Source data START
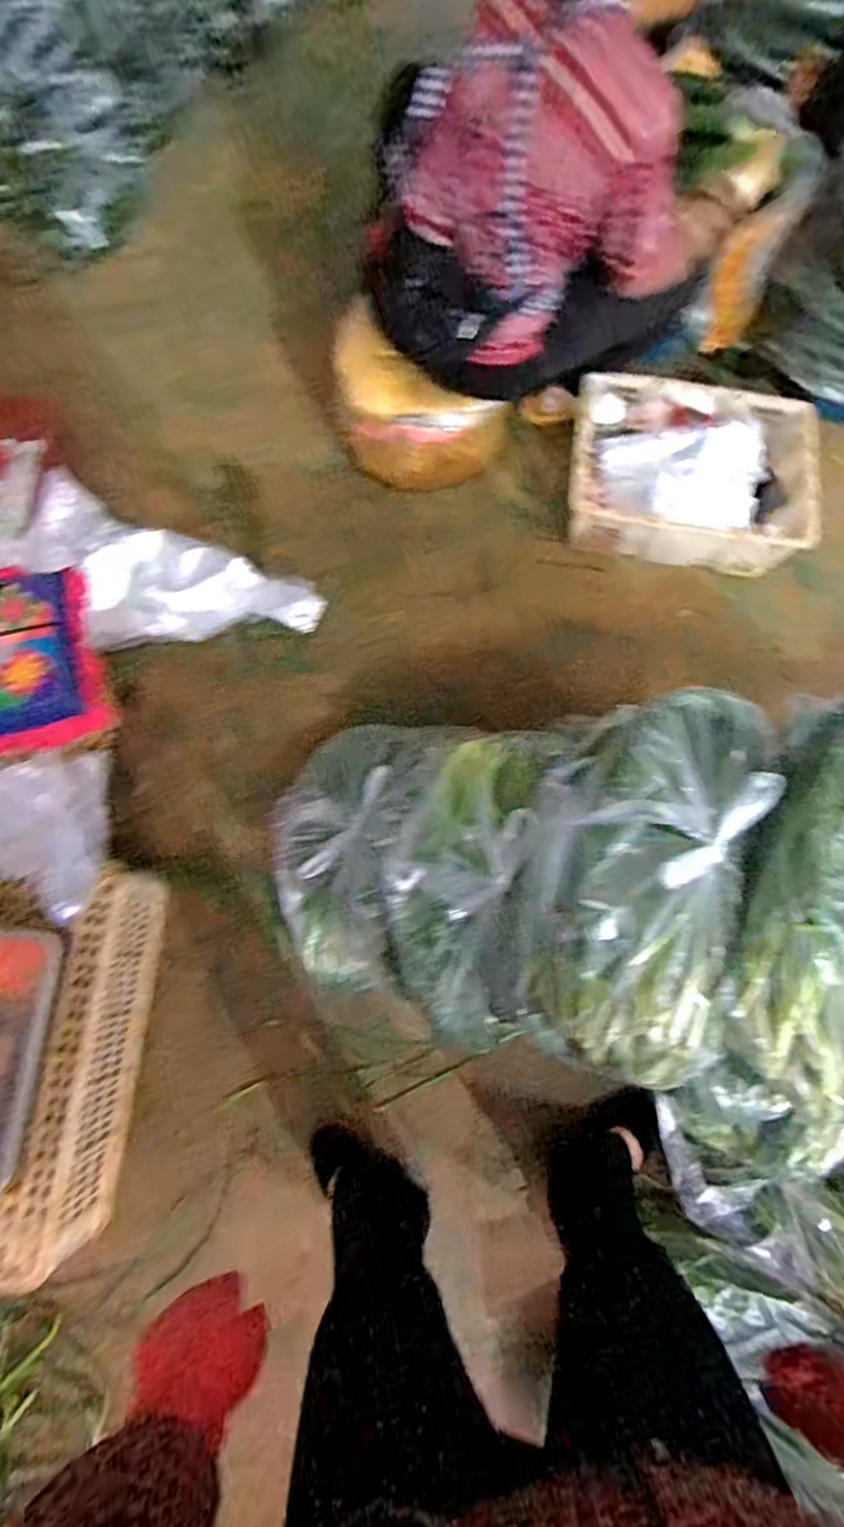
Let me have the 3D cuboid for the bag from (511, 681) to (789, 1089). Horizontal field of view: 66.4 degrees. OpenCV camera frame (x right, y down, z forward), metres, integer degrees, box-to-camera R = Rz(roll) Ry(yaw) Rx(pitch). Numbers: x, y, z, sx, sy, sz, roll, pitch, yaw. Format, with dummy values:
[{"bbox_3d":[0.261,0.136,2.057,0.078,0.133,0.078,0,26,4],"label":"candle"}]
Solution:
[{"bbox_3d":[0.252,0.119,0.736,0.237,0.138,0.431,13,74,3],"label":"bag"}]

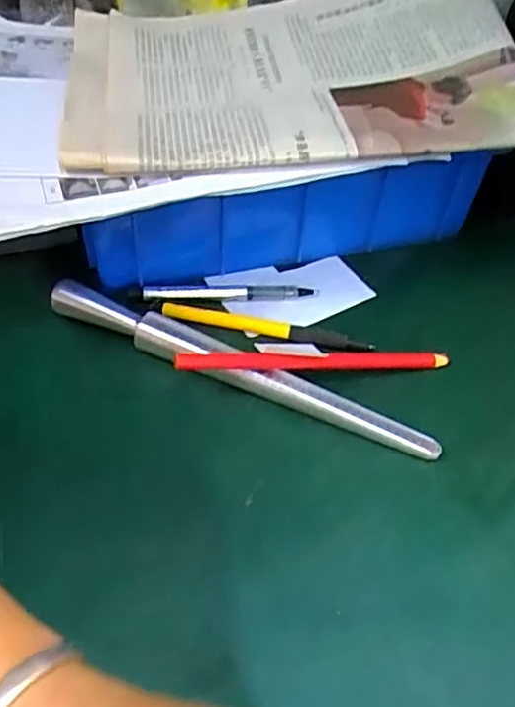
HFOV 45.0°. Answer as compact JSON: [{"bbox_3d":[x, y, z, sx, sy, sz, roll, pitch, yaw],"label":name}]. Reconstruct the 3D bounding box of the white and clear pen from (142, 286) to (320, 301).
Source data END
▶ **The task**: Reproduce all of the material exactly, apart from the pictures.

▶ **Answer space**:
Let me have the 3D cuboid for the bag from (511, 681) to (789, 1089). Horizontal field of view: 66.4 degrees. OpenCV camera frame (x right, y down, z forward), metres, integer degrees, box-to-camera R = Rz(roll) Ry(yaw) Rx(pitch). Numbers: x, y, z, sx, sy, sz, roll, pitch, yaw. Format, with dummy values:
[{"bbox_3d":[0.261,0.136,2.057,0.078,0.133,0.078,0,26,4],"label":"candle"}]
Solution:
[{"bbox_3d":[0.252,0.119,0.736,0.237,0.138,0.431,13,74,3],"label":"bag"}]

HFOV 45.0°. Answer as compact JSON: [{"bbox_3d":[x, y, z, sx, sy, sz, roll, pitch, yaw],"label":name}]. Reconstruct the 3D bounding box of the white and clear pen from (142, 286) to (320, 301).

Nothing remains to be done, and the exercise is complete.